Oi.
Se incomoda se eu falar?
Ha! Claro que não… mas pra mim mesmo é estranho; começar, sabe? É estranho.
Então… queria ler uma coisa pra você, que escrevi um dia desses pensando em você.
É assim: “eu quero te contar, meu grande amor, de coisas que aprendi nos livros. Não que eu tenha sonhado, nem vivido, mas melhor: cá e lá, vivi o sonho que os livros jogaram em mim.
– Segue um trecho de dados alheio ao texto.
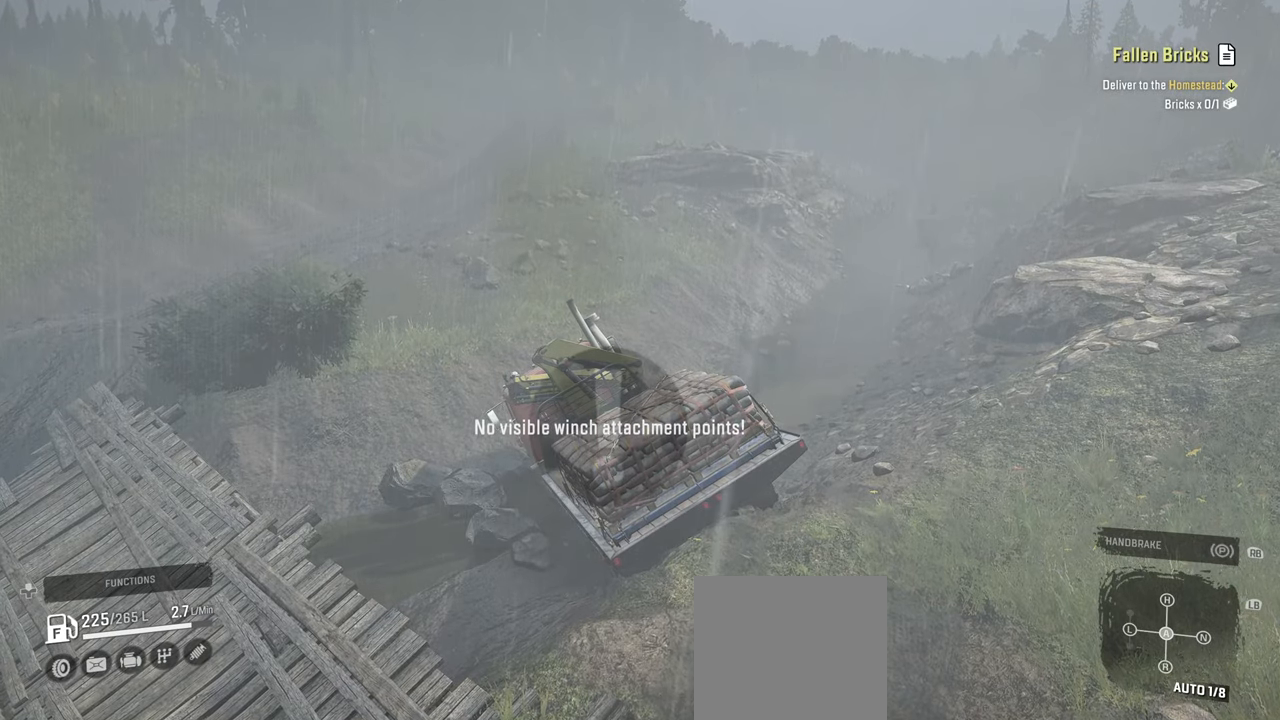
{"buttons": [], "left_stick": "center", "right_stick": "center", "events": []}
Eu sei, meu amor, que tem coisa boa na vida de qualquer pessoa, mas eu andei vendo e prestando atenção e… cuidado, meu bem. Há perigo na esquina, e na rua. Porque eles venceram, e a gente não vai por nossos sonhos pra desfilar; saindo da agenda deles, amor, decreta-se quarta-feira de cinzas.
“O que é isso?”, você deve pensar – pirou?, é alguma nova invenção? Sim e não, amor, isso que te digo; olhei pra gente e não vi o futuro que cabe a nós construir.
Já faz tempo que a gente não se vê na rua, e eu sinto falta do seu cabelo ao vento, a gente, jovem, andando na avenida. A minha memória deseja um futuro, deseja essa lembrança, mesmo que venha a doer demais. Porque hoje eu vejo que quem nos dava as ideias pros cartazes, pros panfletos, ditava as lutas… tava em casa, guardado por deus, contava dinheiro e compunha os jingles que a gente gritaria – era um trampo publicitário, e éramos público.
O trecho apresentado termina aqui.